Parte della mia chiamata è legata all’Amore, e perciò all’amare, al dono di tutta me stessa a Cristo e ai fratelli, in particolare agli ultimi: i piccoli, i poveri, quelli che sono il cuore di Dio. La scorsa domenica — quarta Giornata mondiale dei poveri — ho partecipato alla messa del Santo Padre. Le parole da lui scelte hanno riportato il mio cuore alla gratitudine e fatto affiorare alla mia memoria quale grazia sia lo stare con gli ultimi e poterli servire: sono proprio loro che Gesù ci ha lasciato perché imparassimo da loro a cogliere l’Essenziale, il Bello, e soprattutto a scoprire in ogni storia il suo volto.
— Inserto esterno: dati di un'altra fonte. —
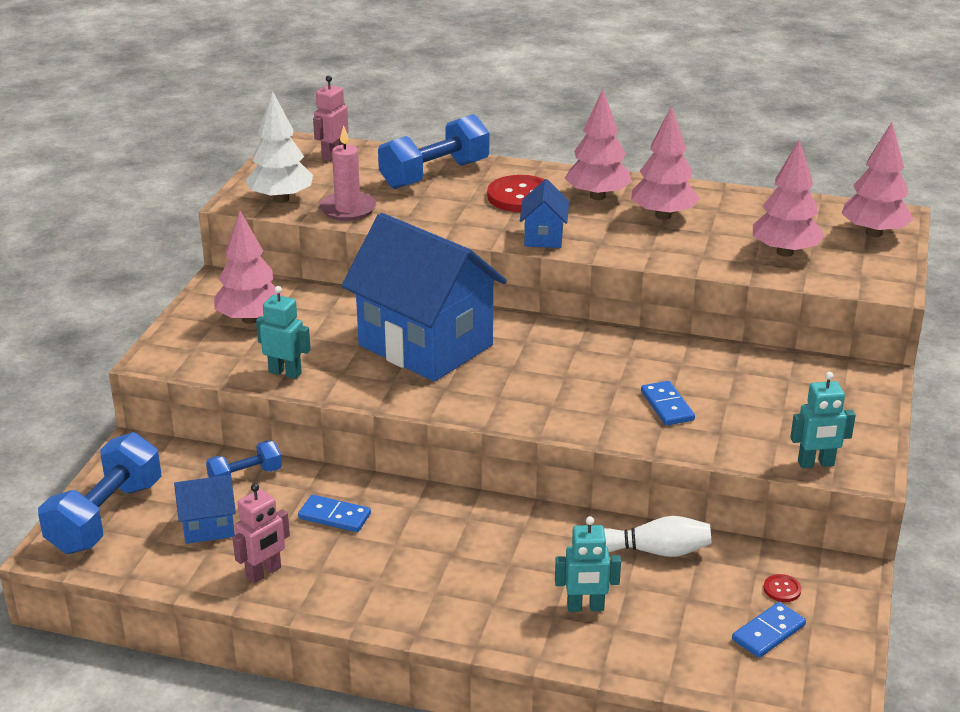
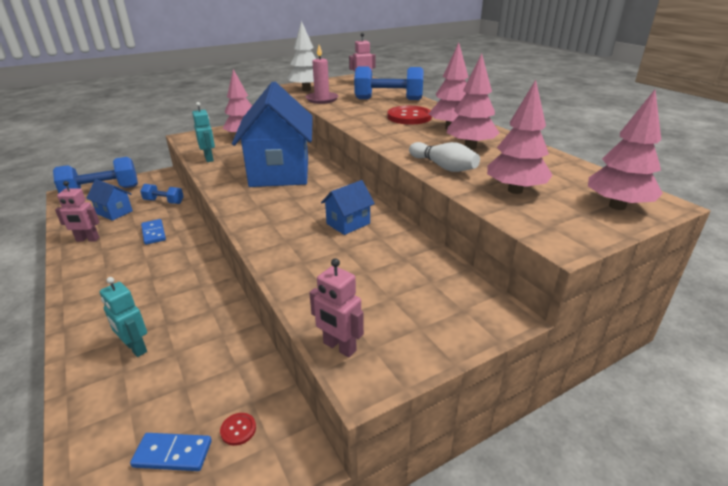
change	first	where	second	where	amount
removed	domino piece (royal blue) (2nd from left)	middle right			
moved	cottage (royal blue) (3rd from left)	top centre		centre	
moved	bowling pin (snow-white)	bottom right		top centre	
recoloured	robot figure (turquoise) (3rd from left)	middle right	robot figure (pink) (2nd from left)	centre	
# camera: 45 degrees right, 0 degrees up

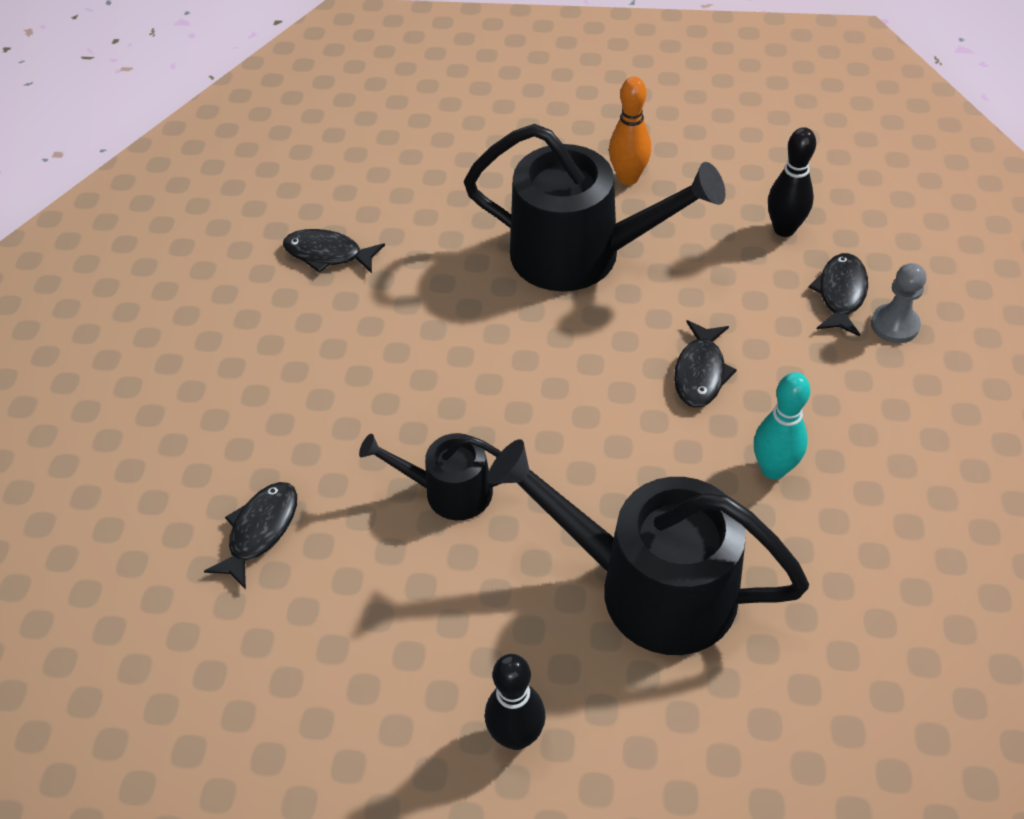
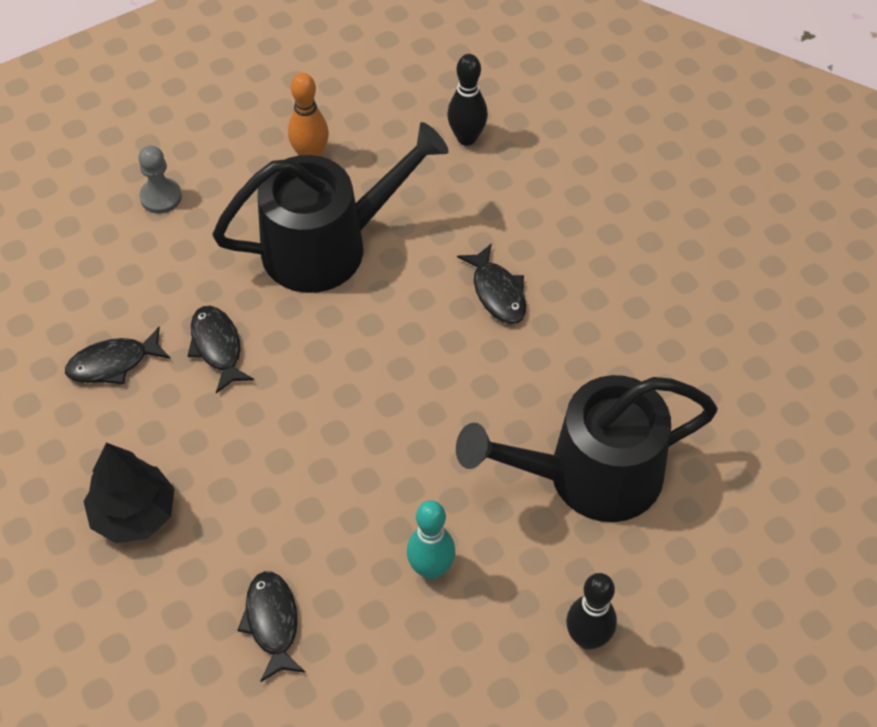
change	first	where	second	where	amount
removed	watering can (jet-black) (1st from left)	centre			
added			tree (jet-black)	bottom left	
moved	bowling pin (turquoise)	middle right		bottom centre	
moved	fish (jet-black) (4th from left in the first image)	middle right	fish (jet-black) (2nd from left)	middle left	
moved	game pawn (gray)	middle right		top left	
# camera: 40 degrees left, 5 degrees up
È un privilegio per me stare con loro, un dono immeritato fatto alla mia vita, che riconosco tale poiché il primo a stare dalla parte degli ultimi è Dio stesso.

La loro umanità ferita è per me una scuola di vita che mi insegna ad accostarmi a ogni povero con rispetto, amore, senza far rumore. Il bene, del resto, va custodito e vissuto nel silenzio e nel nascondimento, e solo per grazia di Dio sarà fecondo.

La più grande miseria credo sia proprio il non lasciarsi abitare dal suo amore. Il Signore mi ha donato in molte circostanze di poter amare, nonostante le mie povertà e fragilità. In questi ultimi anni il volto del povero da amare e servire è altro rispetto a quello dei decenni passati. Oggi mi viene chiesto di “stare” e di “amare” i piccoli e le mamme accolti all’interno di Casa Immacolata, una casa-famiglia che è una delle opere belle a cui presta attenzione la Caritas diocesana di Roma. Più che un lavoro, la stessa Caritas vive nel suo operato una vera missione, cercando di rispondere con amore e con professionalità al grido degli ultimi, degli invisibili: quelli che non dovrebbero farci dormire.

La mia esperienza in questo contesto è un dono immenso i cui frutti mi rallegrano il cuore. La storia di chi vive con me diventa parte di me, mi coinvolge e mi emoziona; spesso mi addolora, ma mi sprona anche a crescere come donna, come sorella e come madre.

All’interno del mio Istituto — sono una suora Francescana di santa Filippa Mareri — ho accolto la grazia di vivere altre esperienze di povertà: anzitutto nel servizio ai giovani in ricerca e in discernimento vocazionale; per diversi anni ho avuto il dono di condividere una volta la settimana un tempo con le donne recluse nella casa circondariale di Perugia e di partecipare nella periferia di quella città alla preghiera serale per le ragazze che vivono il dramma della prostituzione; per dieci anni ho condiviso parte dell’estate con i bambini indigenti dell’Albania, dove la congregazione a cui appartengo è presente da oltre 25 anni e opera in uno dei villaggi più poveri del Paese.

Riprendendo le parole di Papa Francesco, riconosco che la povertà più grande sta proprio nel non lasciarsi amare, e di conseguenza nel non amare: nel non porre lo sguardo al fratello che è il mio prossimo, colui mi è stato messo accanto proprio per educarmi ad amare. Sul mio cammino ho incontrato tante persone ferite: ai miei occhi sono le più belle! Oggi dinanzi a tutto questo ho capito che Dio mi ha messo di fronte a un cambio radicale di prospettiva e che il primo dono di cui godo è quello di essere sua figlia amata. Sarà il suo Spirito a condurmi sempre dove Lui ha “bisogno” di me.